The first vessel is expected to be delivered in Q2 2015, and the final vessel in Q3 2016.

Said ST Marine president Ng Sing Chan: ‘We are honoured to be entrusted by the RNO with this project. This is a significant contract to ST Marine and we are confident that we will live up to our reputation as a total naval solutions provider – from design to construction to logistics support and hopefully through life support for our customer’s vessels.’

The contract is not expected to have any material impact on the consolidated net tangible assets per share and earnings per share of ST Engineering for the current financial year.

Just last week, ST Engineering announced that a 51:49 joint venture company (JVC) between ST Marine and Swedish Kockums AB respectively had been formed.

The two companies have had a long-standing partnership managing several contracts for the Republic of Singapore Navy’s (RSN’s) submarines.

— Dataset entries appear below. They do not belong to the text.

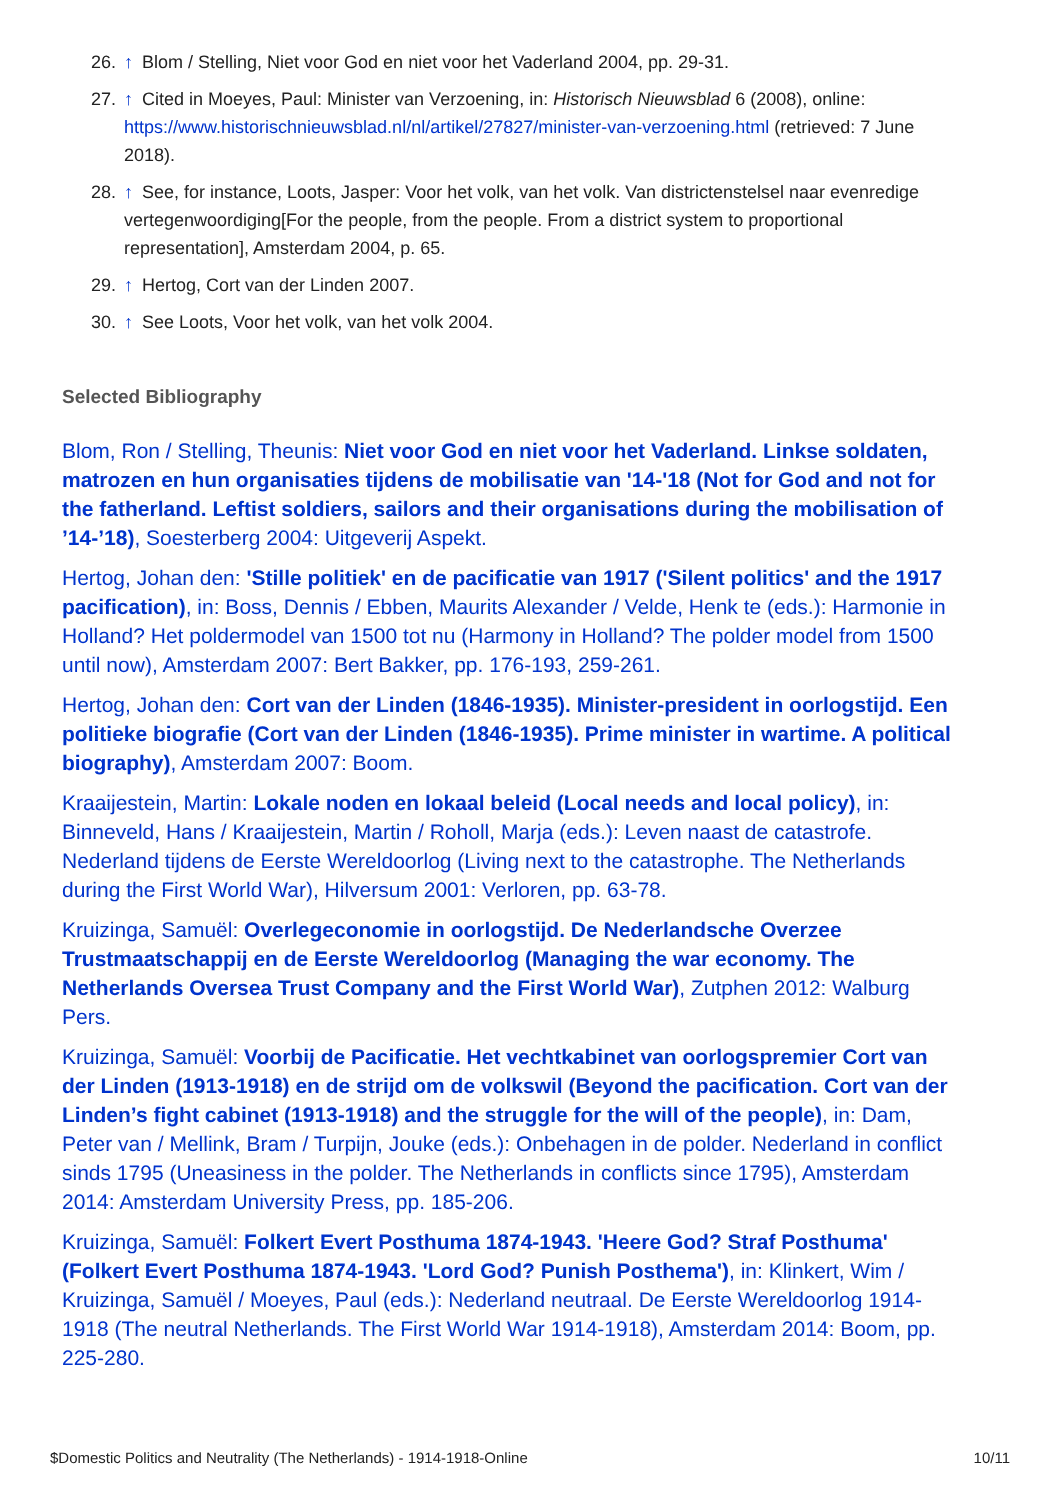26. ↑ Blom / Stelling, Niet voor God en niet voor het Vaderland 2004, pp. 29-31.
27. ↑ Cited in Moeyes, Paul: Minister van Verzoening, in: Historisch Nieuwsblad 6 (2008), online: https://www.historischnieuwsblad.nl/nl/artikel/27827/minister-van-verzoening.html (retrieved: 7 June 2018).
28. ↑ See, for instance, Loots, Jasper: Voor het volk, van het volk. Van districtenstelsel naar evenredige vertegenwoordiging[For the people, from the people. From a district system to proportional representation], Amsterdam 2004, p. 65.
29. ↑ Hertog, Cort van der Linden 2007.
30. ↑ See Loots, Voor het volk, van het volk 2004.
Selected Bibliography
Blom, Ron / Stelling, Theunis: Niet voor God en niet voor het Vaderland. Linkse soldaten, matrozen en hun organisaties tijdens de mobilisatie van '14-'18 (Not for God and not for the fatherland. Leftist soldiers, sailors and their organisations during the mobilisation of ’14-’18), Soesterberg 2004: Uitgeverij Aspekt.
Hertog, Johan den: 'Stille politiek' en de pacificatie van 1917 ('Silent politics' and the 1917 pacification), in: Boss, Dennis / Ebben, Maurits Alexander / Velde, Henk te (eds.): Harmonie in Holland? Het poldermodel van 1500 tot nu (Harmony in Holland? The polder model from 1500 until now), Amsterdam 2007: Bert Bakker, pp. 176-193, 259-261.
Hertog, Johan den: Cort van der Linden (1846-1935). Minister-president in oorlogstijd. Een politieke biografie (Cort van der Linden (1846-1935). Prime minister in wartime. A political biography), Amsterdam 2007: Boom.
Kraaijestein, Martin: Lokale noden en lokaal beleid (Local needs and local policy), in: Binneveld, Hans / Kraaijestein, Martin / Roholl, Marja (eds.): Leven naast de catastrofe. Nederland tijdens de Eerste Wereldoorlog (Living next to the catastrophe. The Netherlands during the First World War), Hilversum 2001: Verloren, pp. 63-78.
Kruizinga, Samuël: Overlegeconomie in oorlogstijd. De Nederlandsche Overzee Trustmaatschappij en de Eerste Wereldoorlog (Managing the war economy. The Netherlands Oversea Trust Company and the First World War), Zutphen 2012: Walburg Pers.
Kruizinga, Samuël: Voorbij de Pacificatie. Het vechtkabinet van oorlogspremier Cort van der Linden (1913-1918) en de strijd om de volkswil (Beyond the pacification. Cort van der Linden’s fight cabinet (1913-1918) and the struggle for the will of the people), in: Dam, Peter van / Mellink, Bram / Turpijn, Jouke (eds.): Onbehagen in de polder. Nederland in conflict sinds 1795 (Uneasiness in the polder. The Netherlands in conflicts since 1795), Amsterdam 2014: Amsterdam University Press, pp. 185-206.
Kruizinga, Samuël: Folkert Evert Posthuma 1874-1943. 'Heere God? Straf Posthuma' (Folkert Evert Posthuma 1874-1943. 'Lord God? Punish Posthema'), in: Klinkert, Wim / Kruizinga, Samuël / Moeyes, Paul (eds.): Nederland neutraal. De Eerste Wereldoorlog 1914-1918 (The neutral Netherlands. The First World War 1914-1918), Amsterdam 2014: Boom, pp. 225-280.
$Domestic Politics and Neutrality (The Netherlands) - 1914-1918-Online 10/11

Now a subsidiary of ST Marine, the JVC, known as Fortis Marine Solutions Pte Ltd, was formed with the primary objective of providing a ‘higher level in-country capability, in the refitting and life cycle support services for the submarine fleet of RSN’.

In addition, ST Engineering said last week that its electronics sector had secured new contracts worth about $100 million in the first quarter of this year.

These wins included contracts for rail electronics solutions and satellite communications systems.

ST Engineering shares fell five cents yesterday to close trading at $3.09 per share amid a market retreat in Asian bourses.